The framing of the challenge is different- a resolution is an uphill climb, a 180-degree life change, whereas a goal is a realistic change that will be made in the foreseeable future. A goal is a more familiar challenge that can be met each and every day, with room for error, whereas a resolution is do or die.
Psychologist Carol Dweck of Stanford University studies how a person's mindset at the start of tackling a problem will influence their motivation to address the challenge. Dweck has found that when a challenge is framed as 'Do or Die' failure rate increases. Meaning, the stakes of succeeding or failing at the challenge are so polarized that it discourages continued effort after one failed attempt.

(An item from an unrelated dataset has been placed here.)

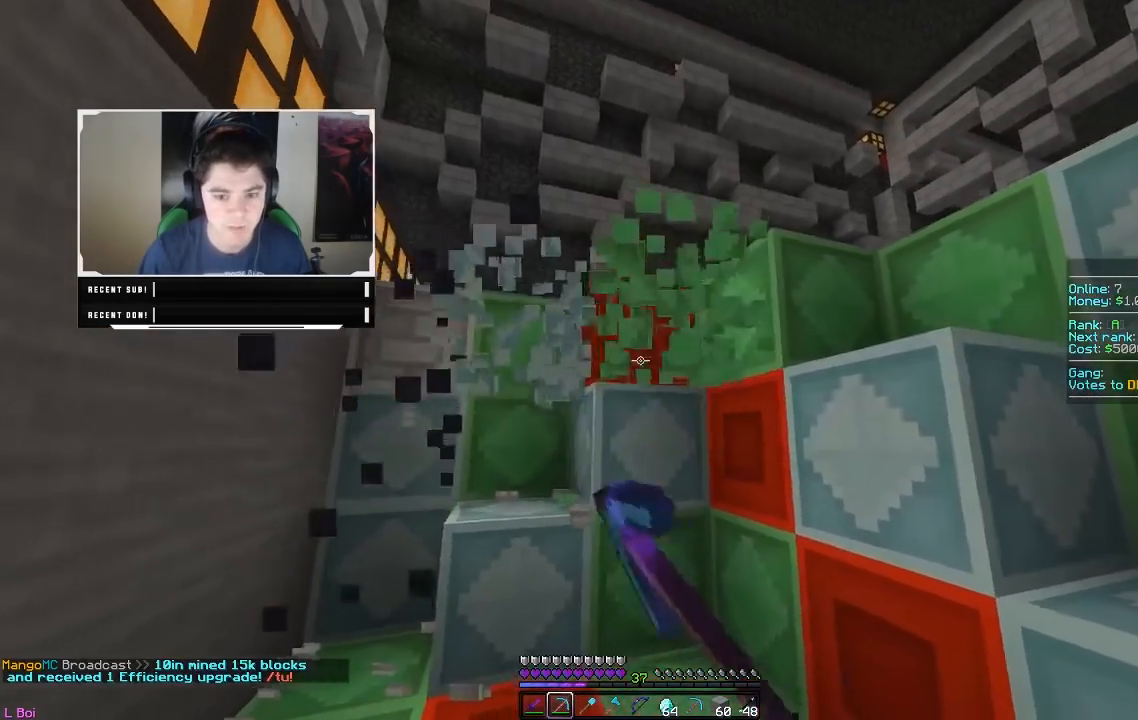
{"keys": ["w"], "mouse": ["left"], "events": [[150, "d", "up"]]}
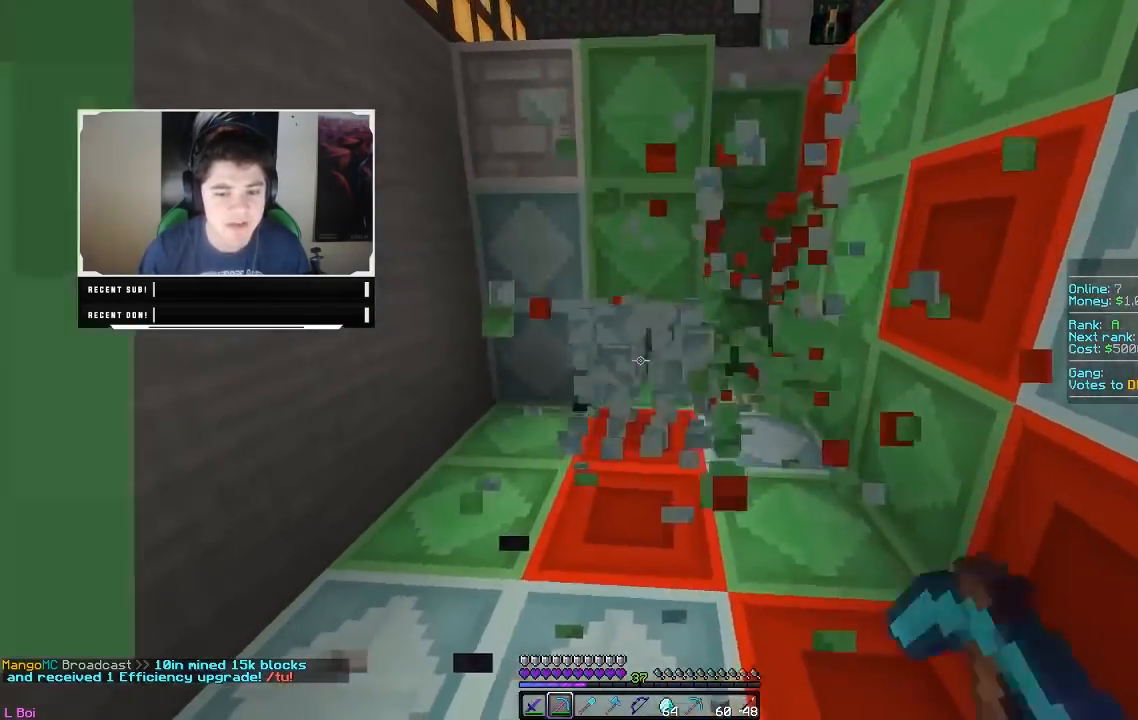
{"keys": ["w"], "mouse": ["left"], "events": [[17, "a", "down"], [250, "a", "up"]]}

In her 2014 TEDTalk, Dweck talks about a school in Chicago that gives "Not Yet" grades instead of failing grades, which effectively encourages kids to continue trying to succeed in the subject. After receiving a failing grade, students are far more likely to cheat or never return to the subject, but "Not Yet" recognizes that tackling the learning curve can take longer than the school year.
The unconditional nature of their title sets New Year's Resolutions up to fail. Now is that infamous time of the year, the last week in January to the first week in February when most resolutions loose traction, fitness resolutions most prolifically. But what if the mindset was not ultimate success vs. ultimate failure?
Changing the way we focus a New Year's Resolution or goal at the outset is the key to sustaining progress. Shifting the focus from the finish line to the continued effort of the pursuit is sure to be more successful in the longterm. Imagine catching up about a project at work- the first order of business is, are you still working on this?, not a polarized measure of success.
As we close the first month of 2020, ask yourself if you are still working on your goal. If working on it has tapered off, start there instead of closing up shop. A continued effort will not guarantee a perfect success story, but it can ensure sustainability, and with sustained effort, change is inevitable.
Psychology cannot help achieve New Year's goals, but understanding the mind's strengths and how to work with them will.